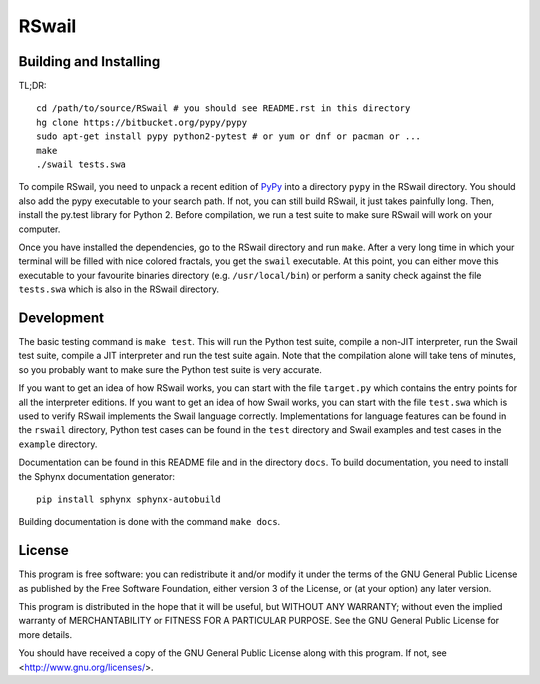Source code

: RSwail
""""""

Building and Installing
=======================

TL;DR::

	cd /path/to/source/RSwail # you should see README.rst in this directory
	hg clone https://bitbucket.org/pypy/pypy
	sudo apt-get install pypy python2-pytest # or yum or dnf or pacman or ...
	make
	./swail tests.swa

To compile RSwail, you need to unpack a recent edition of `PyPy
<http://pypy.org>`_ into a directory ``pypy`` in the RSwail directory. You
should also add the pypy executable to your search path. If not, you can still
build RSwail, it just takes painfully long.  Then, install the py.test library
for Python 2. Before compilation, we run a test suite to make sure RSwail will
work on your computer.

Once you have installed the dependencies, go to the RSwail directory and run
``make``. After a very long time in which your terminal will be filled with
nice colored fractals, you get the ``swail`` executable. At this point, you can
either move this executable to your favourite binaries directory (e.g.
``/usr/local/bin``) or perform a sanity check against the file ``tests.swa``
which is also in the RSwail directory.

Development
===========

The basic testing command is ``make test``. This will run the Python test
suite, compile a non-JIT interpreter, run the Swail test suite, compile a JIT
interpreter and run the test suite again. Note that the compilation alone will
take tens of minutes, so you probably want to make sure the Python test suite
is very accurate.

If you want to get an idea of how RSwail works, you can start with the file
``target.py`` which contains the entry points for all the interpreter editions.
If you want to get an idea of how Swail works, you can start with the file
``test.swa`` which is used to verify RSwail implements the Swail language
correctly.  Implementations for language features can be found in the
``rswail`` directory, Python test cases can be found in the ``test`` directory
and Swail examples and test cases in the ``example`` directory.

Documentation can be found in this README file and in the directory ``docs``.
To build documentation, you need to install the Sphynx documentation
generator::

	pip install sphynx sphynx-autobuild

Building documentation is done with the command ``make docs``.

License
=======

This program is free software: you can redistribute it and/or modify it under
the terms of the GNU General Public License as published by the Free Software
Foundation, either version 3 of the License, or (at your option) any later
version.

This program is distributed in the hope that it will be useful, but WITHOUT ANY
WARRANTY; without even the implied warranty of MERCHANTABILITY or FITNESS FOR A
PARTICULAR PURPOSE.  See the GNU General Public License for more details.

You should have received a copy of the GNU General Public License along with
this program.  If not, see <http://www.gnu.org/licenses/>.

Aim of the task:
The required answer is the run of lines above, starting at the line with "the terms of" and ending at the line with "This program is distributed", reproduced exactly with both ends.

Exercise output:
the terms of the GNU General Public License as published by the Free Software
Foundation, either version 3 of the License, or (at your option) any later
version.

This program is distributed in the hope that it will be useful, but WITHOUT ANY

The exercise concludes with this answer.